* [PROBLEM DETAILS]: In the material below, find every line containing "type" and copy that line.

* [TASK DATA]:
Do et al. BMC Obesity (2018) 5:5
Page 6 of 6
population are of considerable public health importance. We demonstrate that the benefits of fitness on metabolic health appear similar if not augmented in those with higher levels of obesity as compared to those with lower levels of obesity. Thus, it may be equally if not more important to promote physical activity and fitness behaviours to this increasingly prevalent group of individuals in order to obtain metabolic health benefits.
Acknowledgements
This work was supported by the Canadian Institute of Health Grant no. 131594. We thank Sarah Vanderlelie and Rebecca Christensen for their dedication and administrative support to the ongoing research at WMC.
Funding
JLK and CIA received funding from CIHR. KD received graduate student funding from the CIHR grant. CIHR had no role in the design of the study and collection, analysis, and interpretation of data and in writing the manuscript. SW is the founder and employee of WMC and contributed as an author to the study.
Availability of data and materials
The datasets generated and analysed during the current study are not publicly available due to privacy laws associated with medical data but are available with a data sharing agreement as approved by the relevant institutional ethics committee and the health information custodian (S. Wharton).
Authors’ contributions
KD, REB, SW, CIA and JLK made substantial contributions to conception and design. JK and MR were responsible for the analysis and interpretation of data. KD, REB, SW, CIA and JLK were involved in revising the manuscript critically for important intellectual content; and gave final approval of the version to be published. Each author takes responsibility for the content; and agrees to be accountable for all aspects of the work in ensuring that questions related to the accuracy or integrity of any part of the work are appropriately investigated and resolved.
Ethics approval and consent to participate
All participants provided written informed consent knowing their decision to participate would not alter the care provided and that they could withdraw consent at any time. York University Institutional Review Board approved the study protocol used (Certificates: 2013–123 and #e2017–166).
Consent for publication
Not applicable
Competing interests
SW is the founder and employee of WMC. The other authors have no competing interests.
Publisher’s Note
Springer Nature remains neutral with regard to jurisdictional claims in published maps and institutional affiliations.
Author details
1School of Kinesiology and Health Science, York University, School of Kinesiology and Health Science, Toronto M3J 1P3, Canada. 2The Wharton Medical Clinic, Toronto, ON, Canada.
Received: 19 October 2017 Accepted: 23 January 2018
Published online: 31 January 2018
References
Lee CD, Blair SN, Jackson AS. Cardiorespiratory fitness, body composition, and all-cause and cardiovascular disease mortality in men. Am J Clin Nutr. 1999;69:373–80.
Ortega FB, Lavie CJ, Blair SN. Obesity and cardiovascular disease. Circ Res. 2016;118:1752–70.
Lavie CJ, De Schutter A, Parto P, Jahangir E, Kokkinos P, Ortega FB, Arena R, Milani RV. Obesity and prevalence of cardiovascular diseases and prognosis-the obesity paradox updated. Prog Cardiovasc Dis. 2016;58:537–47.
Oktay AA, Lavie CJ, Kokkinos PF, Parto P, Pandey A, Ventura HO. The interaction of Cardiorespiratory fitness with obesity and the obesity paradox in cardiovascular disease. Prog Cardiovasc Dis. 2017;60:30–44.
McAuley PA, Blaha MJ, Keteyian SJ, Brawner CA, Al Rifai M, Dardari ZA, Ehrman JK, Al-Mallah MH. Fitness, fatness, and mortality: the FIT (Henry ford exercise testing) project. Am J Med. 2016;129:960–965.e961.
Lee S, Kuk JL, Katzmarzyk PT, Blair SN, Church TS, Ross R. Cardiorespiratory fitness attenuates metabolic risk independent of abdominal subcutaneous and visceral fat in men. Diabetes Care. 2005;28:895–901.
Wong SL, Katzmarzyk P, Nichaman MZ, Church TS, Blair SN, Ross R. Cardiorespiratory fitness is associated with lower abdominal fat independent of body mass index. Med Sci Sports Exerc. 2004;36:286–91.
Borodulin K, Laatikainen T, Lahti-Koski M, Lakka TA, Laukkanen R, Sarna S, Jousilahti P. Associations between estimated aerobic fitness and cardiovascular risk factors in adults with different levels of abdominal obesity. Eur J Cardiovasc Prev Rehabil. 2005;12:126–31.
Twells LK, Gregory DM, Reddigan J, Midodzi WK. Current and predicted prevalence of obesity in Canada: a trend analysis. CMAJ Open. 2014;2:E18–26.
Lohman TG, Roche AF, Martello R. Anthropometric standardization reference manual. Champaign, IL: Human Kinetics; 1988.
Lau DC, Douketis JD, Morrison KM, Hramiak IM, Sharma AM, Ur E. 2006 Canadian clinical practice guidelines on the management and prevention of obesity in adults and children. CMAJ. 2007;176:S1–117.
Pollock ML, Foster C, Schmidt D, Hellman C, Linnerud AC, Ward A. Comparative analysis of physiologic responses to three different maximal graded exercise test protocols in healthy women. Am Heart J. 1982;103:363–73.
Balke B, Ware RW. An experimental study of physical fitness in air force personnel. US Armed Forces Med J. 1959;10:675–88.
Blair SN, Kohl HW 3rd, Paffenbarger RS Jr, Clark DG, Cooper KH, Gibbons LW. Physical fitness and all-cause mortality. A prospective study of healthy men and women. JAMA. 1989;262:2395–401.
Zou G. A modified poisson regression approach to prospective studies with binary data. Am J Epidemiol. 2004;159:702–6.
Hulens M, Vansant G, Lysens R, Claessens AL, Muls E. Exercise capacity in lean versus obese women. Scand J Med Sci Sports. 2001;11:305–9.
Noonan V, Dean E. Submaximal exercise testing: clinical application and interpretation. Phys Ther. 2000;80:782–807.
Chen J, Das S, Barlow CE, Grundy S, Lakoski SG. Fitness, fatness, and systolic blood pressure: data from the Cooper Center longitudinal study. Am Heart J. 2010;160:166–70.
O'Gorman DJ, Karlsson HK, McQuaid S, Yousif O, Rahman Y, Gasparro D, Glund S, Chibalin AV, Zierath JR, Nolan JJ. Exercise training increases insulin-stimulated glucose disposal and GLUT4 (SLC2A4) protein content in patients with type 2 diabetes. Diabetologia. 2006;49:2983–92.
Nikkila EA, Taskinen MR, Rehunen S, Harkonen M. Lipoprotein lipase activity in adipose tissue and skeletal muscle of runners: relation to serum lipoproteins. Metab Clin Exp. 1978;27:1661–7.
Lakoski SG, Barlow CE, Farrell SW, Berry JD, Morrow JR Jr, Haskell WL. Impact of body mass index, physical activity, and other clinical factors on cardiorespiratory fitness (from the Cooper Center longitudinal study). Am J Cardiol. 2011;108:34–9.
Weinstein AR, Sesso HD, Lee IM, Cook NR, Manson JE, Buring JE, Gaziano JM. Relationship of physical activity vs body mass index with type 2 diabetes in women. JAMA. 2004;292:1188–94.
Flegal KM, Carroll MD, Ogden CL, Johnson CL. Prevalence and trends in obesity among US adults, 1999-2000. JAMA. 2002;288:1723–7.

* [RESULT]:
O'Gorman DJ, Karlsson HK, McQuaid S, Yousif O, Rahman Y, Gasparro D, Glund S, Chibalin AV, Zierath JR, Nolan JJ. Exercise training increases insulin-stimulated glucose disposal and GLUT4 (SLC2A4) protein content in patients with type 2 diabetes. Diabetologia. 2006;49:2983–92.
Weinstein AR, Sesso HD, Lee IM, Cook NR, Manson JE, Buring JE, Gaziano JM. Relationship of physical activity vs body mass index with type 2 diabetes in women. JAMA. 2004;292:1188–94.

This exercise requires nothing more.